Compsci 06/101, Fall 2011, Baby Names

Inspired by The Baby Name Wizard's NameVoyager visualization of the data from this government website, we have downloaded the last 30 years, 1981-2010, of the top 500 most popular baby names in the United States and made the data available here and also in the file you will snarf. You will complete five programs that uses these yearly rankings to print out information that is similar to what can be seen using the Wizard.

Complete the following five modules:

  1. BarChartPlot: Pick a name and gender and find all its ranks over the last 30 years. If the name was not one of the top 500 for a given year, use 501 for that year (one more than the maximum rank). As your program's output, plot its popularity as a bar chart, using the function FileUtilitiesProvided.createBarChart.
  2. AverageRank: Pick a name and compute its average rank over the last 30 years. If the name was not one of the top 500 for a given year, use 0 for that year; these years should not count as part of your name's average rank, only those year's in which it was one of the top 500. As your program's output, print out your name and its average rank on one line together then, for each of the last thirty years, print the year and its rank that year together on a line.
  3. PopularGirlNames: Find the letter with which most girl names start over the last 30 years. As your program's output, print all the names that start with this letter in alphabetical order each on a line by themselves.
  4. PopularBoyNames: Find the boy name from which the most other boy names are derived over the last 30 years. For example, the names Frankie and Franklin both start with the name Frank thus, for our purposes, they are derived from it. Note, this definition will also count some alternate spellings as derivations, such as Glen and Glenn. In the case of a tie, return just the alphabetically first name. As your program's output, print the prefix name and all derived names in alphabetical order each on a line by themselves.
  5. PopularName: Each year two names are ranked #1, one for each sex, find the name, of any sex, that has most often been the ranked #1 over the last 30 years. As your program's output, print out the name and how often it has ranked #1 on a single line.

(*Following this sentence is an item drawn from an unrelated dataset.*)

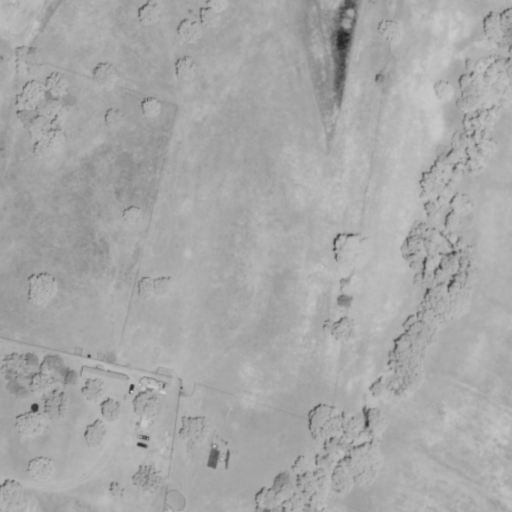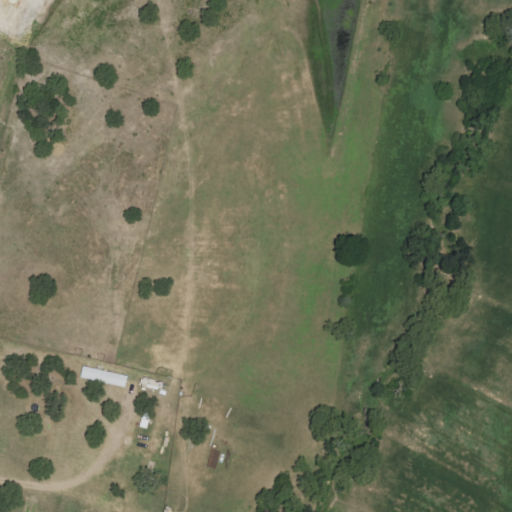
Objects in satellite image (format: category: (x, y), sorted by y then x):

Note, only the name's rank matters, not the number of babies with that name, i.e., the first column, not either of the other numeric columns.

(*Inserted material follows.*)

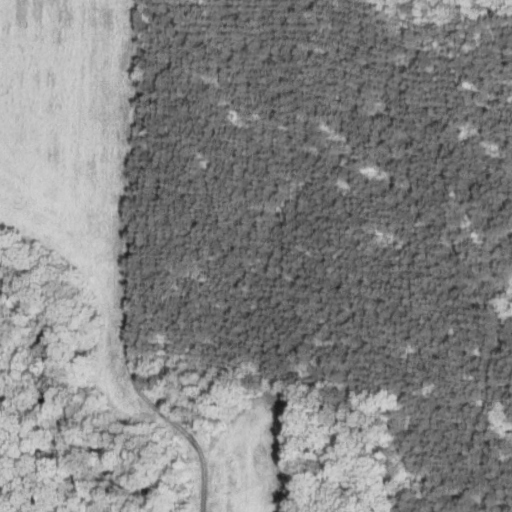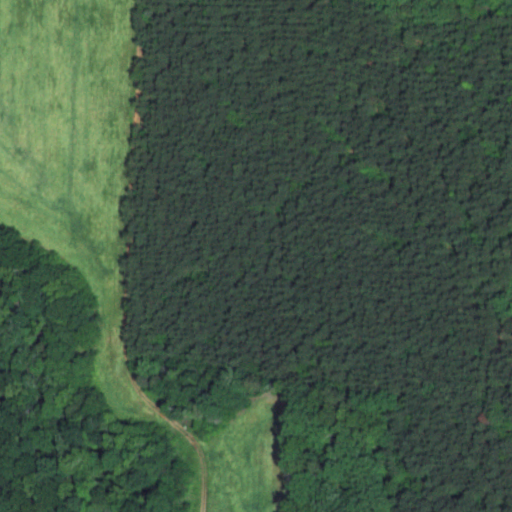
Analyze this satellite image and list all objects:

We have included the Python module FileUtilitiesProvided which includes several functions you can use, so you should not modify or add code to this file. Although these functions are general enough to be used in multiple assignments, you should assume the file names for the yearly data are named in the following way in the data folder: "../data/fileXXXX.txt" where XXXX is the year for those rankings. You can snarf the starting files for this assignment or view them here.

A-credit/challenge: Again try to develop as many general functions for working with the baby name data files that can reused to simplify writing these programs. These general functions should be written in a separate module, UtilityFunctions, that is imported into each of the five programs you write. In other words, try to reduce the amount of new code you need to write to solve each problem as much as possible.

Submit and Grading

Submit your source code: the five programs mentioned above and UtilityFunctions; as well as a README file and an ANALYSIS file described below. Use the submit name assign5-names.

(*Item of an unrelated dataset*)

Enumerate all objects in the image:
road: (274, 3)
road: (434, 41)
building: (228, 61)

In your ANALYSIS file, discuss the steps you took to generalize functions from yourUtilityFunctions module so they could be used by other modules (i.e., how they are different than if you had just written them for one or the other specifically). Additionally, document any bugs or problems in your program that you were not able to resolve (i.e., there may be certain kinds of input that you know are not handled properly). If you document bugs that you cannot fix, and how you tried to fix them, they will affect your grade far less than bugs we discover in running your program.

Your grade will be based on how well your programs function and whether you have included appropriate README and ANALYSIS files.